DIRECTIONS
All of the data that follows should be retyped exactly, please, except the pictures.

Page images and extracted text:
^^^^^^^^^^^^^^^^
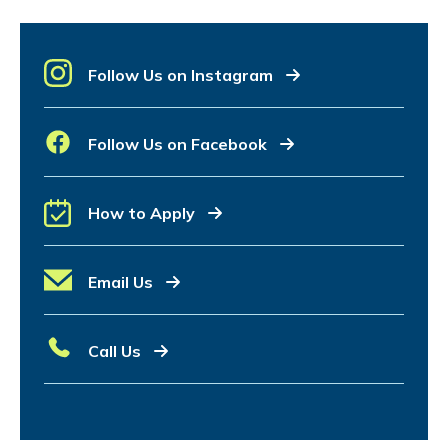
Follow Us on Instagram
Follow Us on Facebook
How to Apply
Email Us
Call Us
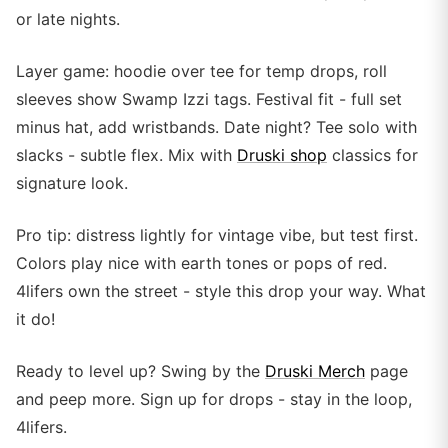
or late nights.
Layer game: hoodie over tee for temp drops, roll
sleeves show Swamp Izzi tags. Festival fit - full set
minus hat, add wristbands. Date night? Tee solo with
slacks - subtle flex. Mix with
Druski shop
classics for
signature look.
Pro tip: distress lightly for vintage vibe, but test first.
Colors play nice with earth tones or pops of red.
4lifers own the street - style this drop your way. What
it do!
Ready to level up? Swing by the
Druski Merch
page
and peep more. Sign up for drops - stay in the loop,
4lifers.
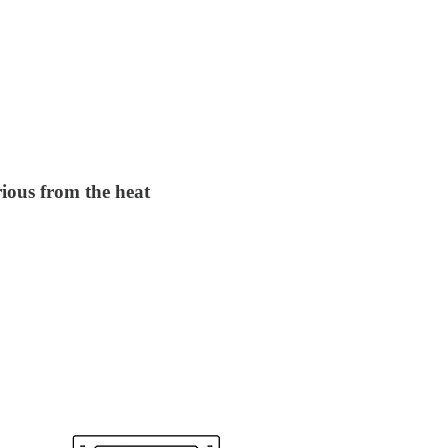
ious from the heat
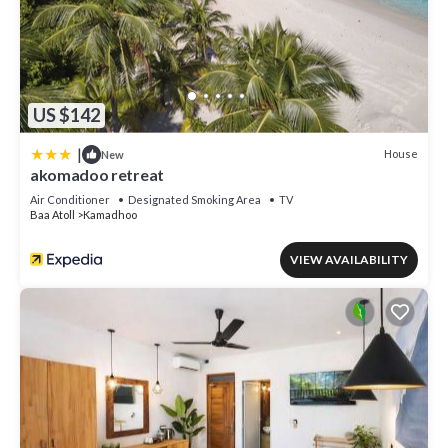
US $142
|
House
New
akomadoo retreat
Air Conditioner
Designated Smoking Area
TV
Baa Atoll
Kamadhoo
VIEW AVAILABILITY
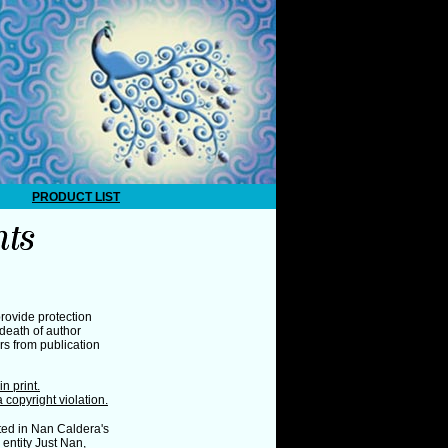
PRODUCT LIST
rovide protection
death of author
ars from publication
n print.
a copyright violation.
ed in Nan Caldera's
entity Just Nan,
^^^^^^^^^^^^^^^^
OUTPUT FOR THIS EXERCISE
Follow Us on Instagram
Follow Us on Facebook
How to Apply
Email Us
Call Us
or late nights.
Layer game: hoodie over tee for temp drops, roll
sleeves show Swamp Izzi tags. Festival fit - full set
minus hat, add wristbands. Date night? Tee solo with
slacks - subtle flex. Mix with
Druski shop
classics for
signature look.
Pro tip: distress lightly for vintage vibe, but test first.
Colors play nice with earth tones or pops of red.
4lifers own the street - style this drop your way. What
it do!
Ready to level up? Swing by the
Druski Merch
page
and peep more. Sign up for drops - stay in the loop,
4lifers.
ious from the heat
US $142
|
House
New
akomadoo retreat
Air Conditioner
Designated Smoking Area
TV
Baa Atoll
Kamadhoo
VIEW AVAILABILITY
PRODUCT LIST
rovide protection
death of author
ars from publication
n print.
a copyright violation.
ed in Nan Caldera's
entity Just Nan,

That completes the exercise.